The version I'm describing has it physically sitting in front of you at the time, so you can see that the colours haven't been changed "on the fly" after you pick an edge. In this version:

(A) I colour it;

(B) I cover the vertices so you can't see any of them, but I can no longer change them;

(C) You choose the edge, and I reveal the endpoints.

Converting this to a digital version requires further work ... my intent here was to explain the underlying idea that I can prove (to some degree of confidence) that I have a colouring without revealing anything about it.

So just off the top of my head, for example, I can, for each vertex, create a completely random string that starts with "R", "G", or "B" depending on the colour of the vertex. Then I hash each of those, and send you all of them. You choose an edge and send me back the two hashes for the endpoints, and I provide the associated random strings so you can check that the hashes match.
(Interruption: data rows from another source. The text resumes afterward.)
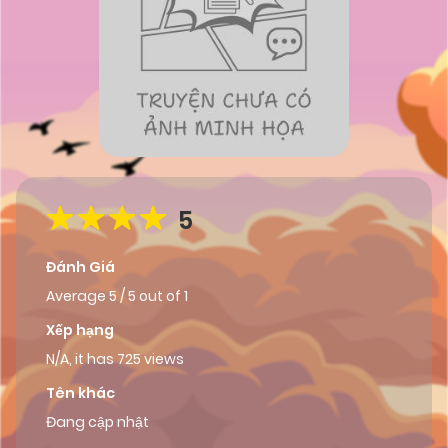
5
Đánh Giá
Average
5
/
5
out of
1
Xếp hạng
N/A, it has 725 views
Tên khác
Đang cập nhật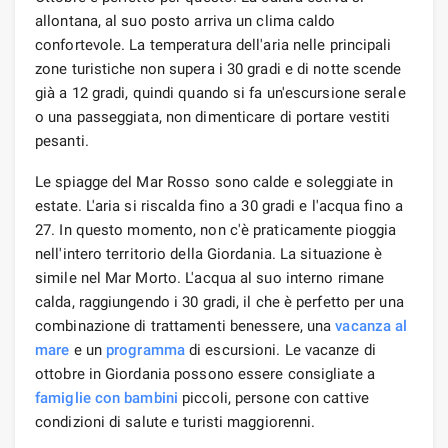
allontana, al suo posto arriva un clima caldo
confortevole. La temperatura dell'aria nelle principali
zone turistiche non supera i 30 gradi e di notte scende
già a 12 gradi, quindi quando si fa un'escursione serale
o una passeggiata, non dimenticare di portare vestiti
pesanti.
Le spiagge del Mar Rosso sono calde e soleggiate in
estate. L'aria si riscalda fino a 30 gradi e l'acqua fino a
27. In questo momento, non c'è praticamente pioggia
nell'intero territorio della Giordania. La situazione è
simile nel Mar Morto. L'acqua al suo interno rimane
calda, raggiungendo i 30 gradi, il che è perfetto per una
combinazione di trattamenti benessere, una
vacanza al
mare
e un
programma
di escursioni. Le vacanze di
ottobre in Giordania possono essere consigliate a
famiglie con bambini
piccoli, persone con cattive
condizioni di salute e turisti maggiorenni.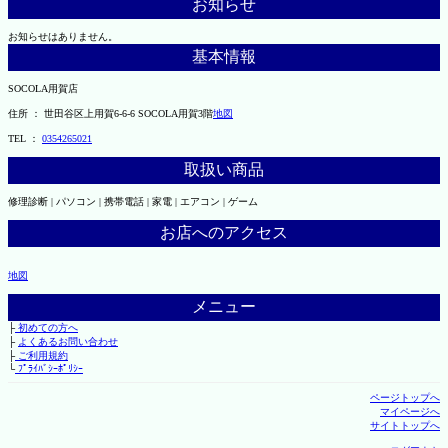
お知らせ
お知らせはありません。
基本情報
SOCOLA用賀店
住所 ： 世田谷区上用賀6-6-6 SOCOLA用賀3階
地図
TEL ：
0354265021
取扱い商品
修理診断 | パソコン | 携帯電話 | 家電 | エアコン | ゲーム
お店へのアクセス
地図
メニュー
├
初めての方へ
├
よくあるお問い合わせ
├
ご利用規約
└
ﾌﾟﾗｲﾊﾞｼｰﾎﾟﾘｼｰ
ページトップへ
マイページへ
サイトトップへ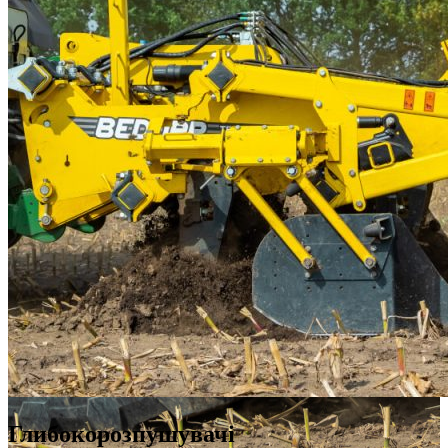
Глибокорозпушувачі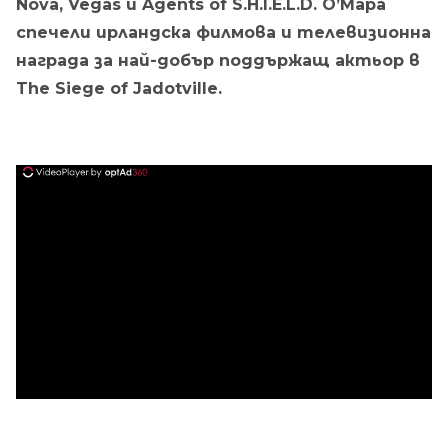
Nova, Vegas и Agents of S.H.I.E.L.D. О’Мара
спечели ирландска филмова и телевизионна
награда за най-добър поддържащ актьор в
The Siege of Jadotville.
ad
This reminds me of the "Where's Waldo (Wally in UK)" example:

You can prove that you found Wally with a large piece of paper with a hole in it. You move the hole over Wally, and the person you're sitting with can see you found it, but he's no wiser about where.


Another way is to get them to put marks/signatures over the back of the blank. Overlay to e blank, and cut Wally out of it where he occurs on the actual page and give them the cutout.


https://youtu.be/5qzNe1hk0oY for a video if you can't picture that.


Too late for anyone to see this comment, and it's just a trivial bugbear of mine, but the article has this:

> "... meaning a radio signal will take a full 24 hours—a full light-day—to reach it."

They don't mean "a full light-day" ... they mean "a full day". They're talking about the time it will take, and "light-day" is the distance it's travelling.

A trivial type error that a compiler would barf on, that people will gloss over and not notice, but which niggles at me.

Sorry ... I now return you to your regular programming.


Tech people have done this for years ... now it's hitting the "mainstream".